EdFringe 2018 Review: Cazeleon: The Movies in My Mind

Cazeleon: The Movies in My Mind
Rating: ★★

Venue: Gilded Balloon – Balcony

Cazeleon: The Movies in My Mind pays loving homage to classic Hollywood in its tale of the titular performer’s fictional ascent to stardom and her subsequent fall from grace. Drag star Cazeleon attempts to interlace this with themes about breaking from societal expectations of gender and loving your true self regardless of these.

Opening with a belting rendition of Shirley Bassey’s History Repeating, Cazeleon’s vocal credentials are on full display. This is a performer with impressive range and stage presence – something which is continually highlighted throughout this solo show. Packed with Hollywood nostalgia from its earliest moments, Cazeleon goes on to document life at school – being misgendered by classmates, not being picked for sports, in an amusing silent cinema inspired skit that showcases the performer’s battle with societal norms from a young age.

As The Movies in My Mind progresses we get a femme-fatale murder sequence complete with Law and Order theme music and courtroom skit. Cazeleon cleverly incorporates lip-syncs from classic Hollywood features into the show – and this courtroom sequence is one of these – embodying the captivating appeal of the likes of Lana Turner or Lauren Bacall – except with the aesthetics of Conchita Wurst (who amusingly gets a reference later on).

With the murder trial behind her, we then follow Cazeleon’s ascent to stardom encapsulated with a stirring performance of Let Me Be Your Star from SMASH. The performer taps into the ups and downs of celebrity culture, the concept of Hollywood as a glamorous escape, yet also the vacuousness of ‘the biz’. In exploring this Hollywood dynamic so passionately, there is somewhat of a disconnect with the previous ideas of gender performativity – and The Movies in My Mind does not particularly acknowledge Hollywood’s role in reinforcing and shaping many of these societal expectations of gender.  

The core message is reiterated in the show’s concluding chapter in a monologue from the performer followed by a final musical performance in the form of Lady Gaga’s Born This Way.
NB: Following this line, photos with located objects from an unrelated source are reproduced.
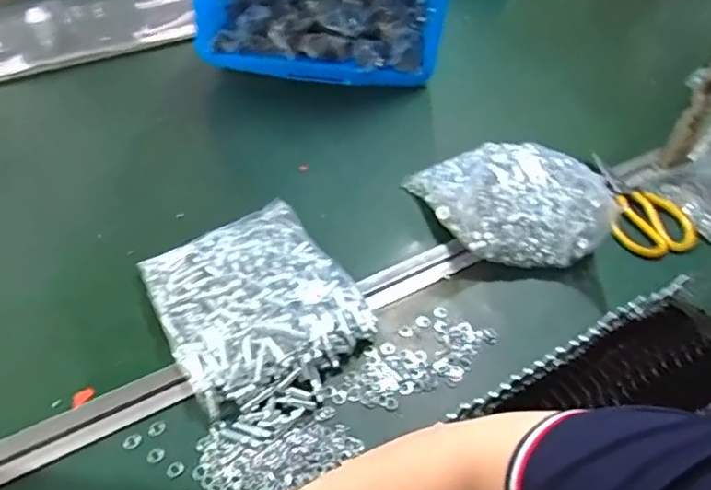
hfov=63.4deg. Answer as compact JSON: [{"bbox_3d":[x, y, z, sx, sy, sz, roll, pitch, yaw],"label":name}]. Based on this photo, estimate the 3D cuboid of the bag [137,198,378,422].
[{"bbox_3d":[-0.105,0.056,0.620,0.195,0.038,0.211,-22,53,-21],"label":"bag"}]

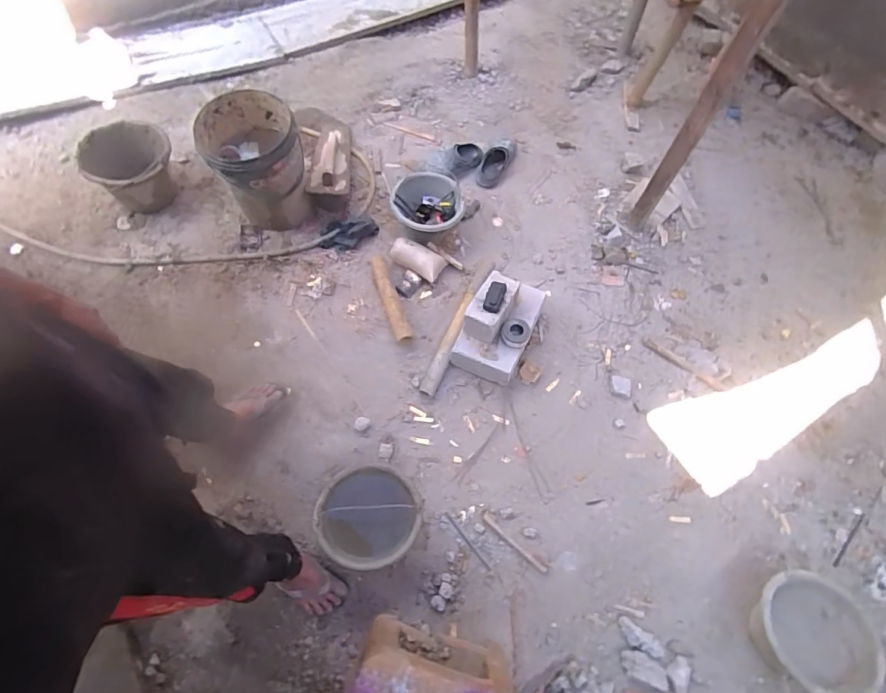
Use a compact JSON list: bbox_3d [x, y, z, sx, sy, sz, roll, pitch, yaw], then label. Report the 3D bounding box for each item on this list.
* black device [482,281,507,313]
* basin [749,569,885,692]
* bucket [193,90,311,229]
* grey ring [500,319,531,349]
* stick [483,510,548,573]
[{"bbox_3d":[0.154,-0.146,1.393,0.050,0.022,0.097,19,64,8],"label":"black device"},{"bbox_3d":[0.885,0.688,1.142,0.227,0.164,0.260,-5,64,-2],"label":"basin"},{"bbox_3d":[-0.608,-0.598,1.594,0.279,0.373,0.335,-18,65,-11],"label":"bucket"},{"bbox_3d":[0.220,-0.038,1.424,0.087,0.037,0.087,1,63,-2],"label":"grey ring"},{"bbox_3d":[0.191,0.530,1.272,0.214,0.014,0.024,41,71,17],"label":"stick"}]

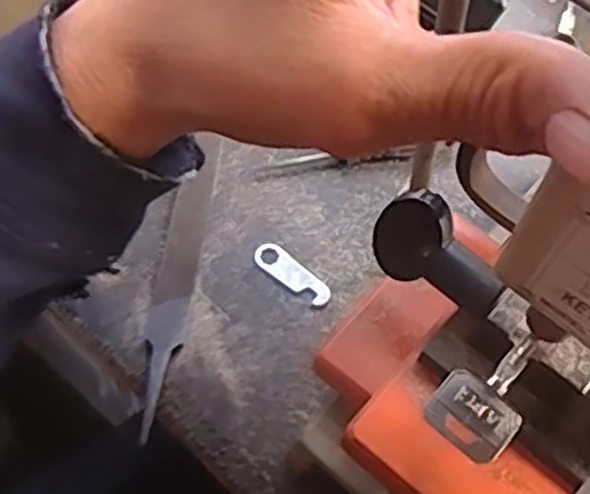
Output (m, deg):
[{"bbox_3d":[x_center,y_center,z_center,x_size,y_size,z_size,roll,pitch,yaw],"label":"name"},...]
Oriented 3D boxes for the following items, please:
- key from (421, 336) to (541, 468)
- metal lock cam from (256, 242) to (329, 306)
[{"bbox_3d":[0.067,0.049,0.265,0.028,0.004,0.046,41,69,16],"label":"key"},{"bbox_3d":[-0.001,0.014,0.395,0.043,0.004,0.016,37,69,14],"label":"metal lock cam"}]

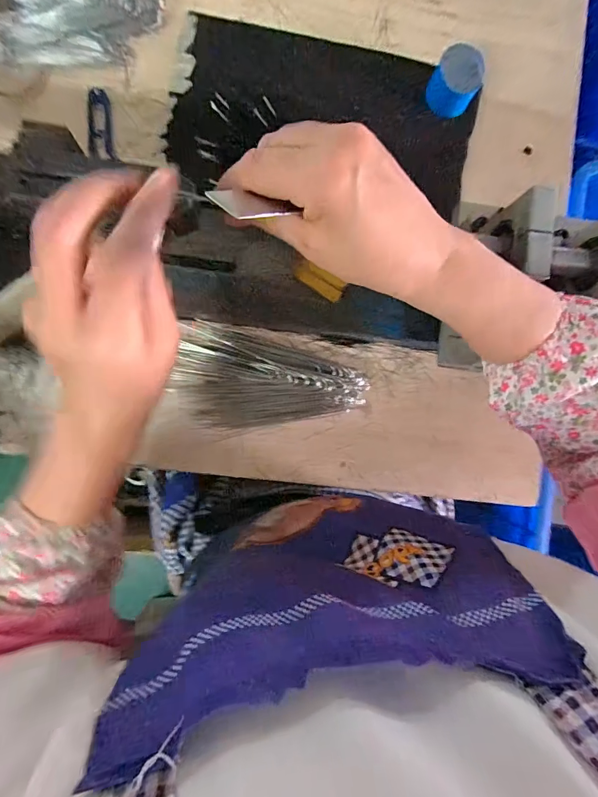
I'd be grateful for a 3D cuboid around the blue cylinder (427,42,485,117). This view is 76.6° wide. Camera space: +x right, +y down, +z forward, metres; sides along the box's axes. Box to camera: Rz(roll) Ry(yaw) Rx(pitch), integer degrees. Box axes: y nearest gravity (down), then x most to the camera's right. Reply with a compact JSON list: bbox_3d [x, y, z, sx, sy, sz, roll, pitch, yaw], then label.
[{"bbox_3d":[0.164,-0.332,0.402,0.050,0.040,0.052,0,89,-3],"label":"blue cylinder"}]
On the technical side, Cazeleon’s performs with a microphone and incredibly loud backing tracks, the former possibly not necessary for an intimate venue like the Gilded Balloon’s Balcony venue. Understandably there is a noisy show going on next door, but the uncomfortably high volumes within the room detract from our titular star’s performance.

The Movies in My Mind works as a showcase for the musical and acting talents of Cazeleon. Technical frustrations and a diluted message undoubtedly hamper, the show, however.